EXTRACTED TEXT:
BEGIN
1.1 A. 1 Proof of Theorem 1

Theorem 1 will follow from the following theorem.

Theorem 9

Let \(D = \left(D_1 ,\ldots , D_e\right)\). Let \(1 \le m < e\). Assume that diff (D[1, m], D[m +1, e]) is a cover. Then there exists \(n > m\) such that \({ sc }\mathopen {}\left([1, n], [n + 1, e]\right) > { sc }\mathopen {}\left([1, m], [m + 1, e]\right)\) or there exists \(l < m\) such that \({ sc }\mathopen {}\left([1, l], [l + 1, e]\right) \ge { sc }\mathopen {}\left([1, m], [m + 1, e]\right)\).
END
TO DO:
1. In the theorem excerpt, what must diff (D[1, m], D[m +1, e]) be for Theorem 9 to apply?
2. For each statement, answer yes or no according to the theorem excerpt, and quote the words that decide it: (a) Theorem 1 is derived from the theorem that follows it. (b) In Theorem 9, m may equal e. (c) The first alternative in the conclusion concerns some n greater than m.

RECORD EXTRACTS:
BEGIN
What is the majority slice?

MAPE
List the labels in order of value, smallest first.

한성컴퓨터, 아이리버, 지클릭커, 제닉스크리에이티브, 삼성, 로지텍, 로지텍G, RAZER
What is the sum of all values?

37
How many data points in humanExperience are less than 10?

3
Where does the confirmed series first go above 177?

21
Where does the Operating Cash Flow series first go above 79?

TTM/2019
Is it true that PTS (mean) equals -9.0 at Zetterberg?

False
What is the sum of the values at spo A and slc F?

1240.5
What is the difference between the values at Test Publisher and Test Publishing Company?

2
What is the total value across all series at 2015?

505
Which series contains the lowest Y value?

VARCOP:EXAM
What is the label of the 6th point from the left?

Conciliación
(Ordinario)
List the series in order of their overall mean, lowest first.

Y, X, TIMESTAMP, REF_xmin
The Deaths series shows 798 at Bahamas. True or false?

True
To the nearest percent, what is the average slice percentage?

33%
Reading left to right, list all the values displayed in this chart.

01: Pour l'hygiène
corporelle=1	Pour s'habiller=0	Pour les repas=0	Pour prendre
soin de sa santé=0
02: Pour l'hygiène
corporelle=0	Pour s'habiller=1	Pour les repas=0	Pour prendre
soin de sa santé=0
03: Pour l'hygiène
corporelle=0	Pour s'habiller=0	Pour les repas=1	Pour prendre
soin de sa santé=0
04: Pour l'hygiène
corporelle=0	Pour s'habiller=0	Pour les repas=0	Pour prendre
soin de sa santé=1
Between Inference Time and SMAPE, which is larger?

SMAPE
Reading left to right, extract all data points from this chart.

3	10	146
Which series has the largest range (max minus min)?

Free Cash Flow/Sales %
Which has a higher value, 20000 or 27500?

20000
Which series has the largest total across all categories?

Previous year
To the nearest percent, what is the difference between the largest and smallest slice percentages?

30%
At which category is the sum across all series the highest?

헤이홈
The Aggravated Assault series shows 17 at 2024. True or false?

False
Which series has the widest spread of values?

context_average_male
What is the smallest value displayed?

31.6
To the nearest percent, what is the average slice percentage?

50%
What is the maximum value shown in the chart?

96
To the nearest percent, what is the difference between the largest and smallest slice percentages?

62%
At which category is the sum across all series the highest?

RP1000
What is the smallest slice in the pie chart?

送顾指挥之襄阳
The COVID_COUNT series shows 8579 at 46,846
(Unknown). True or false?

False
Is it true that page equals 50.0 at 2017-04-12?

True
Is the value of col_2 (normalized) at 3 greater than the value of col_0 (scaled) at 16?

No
END
SOLVED TASKS:
1. It must be a cover.

2.
(a) Yes: "Theorem 1 will follow from the following theorem."
(b) No: "Let \(1 \le m < e\)."
(c) Yes: "there exists \(n > m\)"